### Task brief
Pick out every line in the records that contains the string "UxrControllerHand", matching its capitalization exactly, and copy each of those lines.

Plain-text document sources:
────────

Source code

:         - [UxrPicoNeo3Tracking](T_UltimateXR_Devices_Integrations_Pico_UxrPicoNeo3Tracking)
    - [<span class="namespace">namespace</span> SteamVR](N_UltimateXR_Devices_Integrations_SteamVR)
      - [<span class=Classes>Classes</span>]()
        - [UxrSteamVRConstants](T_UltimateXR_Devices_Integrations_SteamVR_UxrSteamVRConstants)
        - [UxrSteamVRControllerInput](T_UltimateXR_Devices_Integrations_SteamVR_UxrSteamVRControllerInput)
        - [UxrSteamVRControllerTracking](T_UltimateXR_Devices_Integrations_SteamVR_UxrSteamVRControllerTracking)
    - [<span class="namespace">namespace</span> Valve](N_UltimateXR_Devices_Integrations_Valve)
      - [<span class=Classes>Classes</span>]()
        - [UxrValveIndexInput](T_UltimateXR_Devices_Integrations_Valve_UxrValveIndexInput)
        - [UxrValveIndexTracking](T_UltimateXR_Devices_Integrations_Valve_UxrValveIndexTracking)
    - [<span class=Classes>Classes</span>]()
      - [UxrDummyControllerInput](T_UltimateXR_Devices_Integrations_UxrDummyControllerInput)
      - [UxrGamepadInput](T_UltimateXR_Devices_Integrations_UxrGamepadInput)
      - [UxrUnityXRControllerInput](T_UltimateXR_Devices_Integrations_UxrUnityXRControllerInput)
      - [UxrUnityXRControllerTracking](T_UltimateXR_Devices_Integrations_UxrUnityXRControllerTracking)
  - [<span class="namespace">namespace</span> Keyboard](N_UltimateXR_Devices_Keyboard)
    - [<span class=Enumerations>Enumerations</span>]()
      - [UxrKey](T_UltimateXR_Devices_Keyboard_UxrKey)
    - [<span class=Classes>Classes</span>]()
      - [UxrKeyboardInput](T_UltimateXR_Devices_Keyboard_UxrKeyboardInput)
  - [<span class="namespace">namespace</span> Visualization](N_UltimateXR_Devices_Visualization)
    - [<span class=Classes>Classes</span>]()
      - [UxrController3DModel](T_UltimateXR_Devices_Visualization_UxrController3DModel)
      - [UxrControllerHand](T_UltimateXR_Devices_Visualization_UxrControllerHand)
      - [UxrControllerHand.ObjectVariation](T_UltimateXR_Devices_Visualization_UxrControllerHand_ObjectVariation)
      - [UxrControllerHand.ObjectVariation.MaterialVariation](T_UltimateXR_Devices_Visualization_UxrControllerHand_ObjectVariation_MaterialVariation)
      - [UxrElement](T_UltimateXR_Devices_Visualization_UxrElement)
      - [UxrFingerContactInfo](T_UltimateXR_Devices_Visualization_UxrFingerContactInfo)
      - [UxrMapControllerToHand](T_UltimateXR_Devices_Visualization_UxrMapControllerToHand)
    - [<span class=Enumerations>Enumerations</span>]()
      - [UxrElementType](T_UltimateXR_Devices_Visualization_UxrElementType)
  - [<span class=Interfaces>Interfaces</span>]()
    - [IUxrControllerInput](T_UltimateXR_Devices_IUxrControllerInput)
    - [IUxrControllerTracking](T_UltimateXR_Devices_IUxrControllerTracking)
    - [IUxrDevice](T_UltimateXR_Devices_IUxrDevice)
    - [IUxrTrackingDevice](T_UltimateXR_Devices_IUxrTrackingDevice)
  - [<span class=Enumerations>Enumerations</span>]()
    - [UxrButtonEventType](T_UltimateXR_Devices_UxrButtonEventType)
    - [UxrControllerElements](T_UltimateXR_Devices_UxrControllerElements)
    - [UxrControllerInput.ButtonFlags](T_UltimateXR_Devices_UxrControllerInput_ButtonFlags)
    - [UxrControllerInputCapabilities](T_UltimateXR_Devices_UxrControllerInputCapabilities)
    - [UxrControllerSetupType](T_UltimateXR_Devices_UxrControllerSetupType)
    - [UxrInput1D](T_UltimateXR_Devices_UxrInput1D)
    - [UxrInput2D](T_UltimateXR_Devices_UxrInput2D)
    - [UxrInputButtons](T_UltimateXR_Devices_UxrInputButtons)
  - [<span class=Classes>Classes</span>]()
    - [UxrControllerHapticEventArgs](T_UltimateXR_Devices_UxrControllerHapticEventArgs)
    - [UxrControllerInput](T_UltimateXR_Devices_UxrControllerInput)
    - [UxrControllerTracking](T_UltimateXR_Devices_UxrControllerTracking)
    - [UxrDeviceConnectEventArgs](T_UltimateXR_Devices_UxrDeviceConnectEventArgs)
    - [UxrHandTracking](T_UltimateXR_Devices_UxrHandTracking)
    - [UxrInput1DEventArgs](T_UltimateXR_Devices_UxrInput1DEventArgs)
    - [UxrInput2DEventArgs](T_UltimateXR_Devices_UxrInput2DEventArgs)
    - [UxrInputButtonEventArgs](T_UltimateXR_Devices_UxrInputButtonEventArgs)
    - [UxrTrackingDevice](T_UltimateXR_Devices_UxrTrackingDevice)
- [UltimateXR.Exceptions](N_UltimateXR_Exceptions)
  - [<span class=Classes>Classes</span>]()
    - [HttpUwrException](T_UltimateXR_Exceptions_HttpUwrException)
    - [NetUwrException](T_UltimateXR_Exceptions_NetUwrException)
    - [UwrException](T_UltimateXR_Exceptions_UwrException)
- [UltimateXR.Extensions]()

────────

### Written response
      - [UxrControllerHand](T_UltimateXR_Devices_Visualization_UxrControllerHand)
      - [UxrControllerHand.ObjectVariation](T_UltimateXR_Devices_Visualization_UxrControllerHand_ObjectVariation)
      - [UxrControllerHand.ObjectVariation.MaterialVariation](T_UltimateXR_Devices_Visualization_UxrControllerHand_ObjectVariation_MaterialVariation)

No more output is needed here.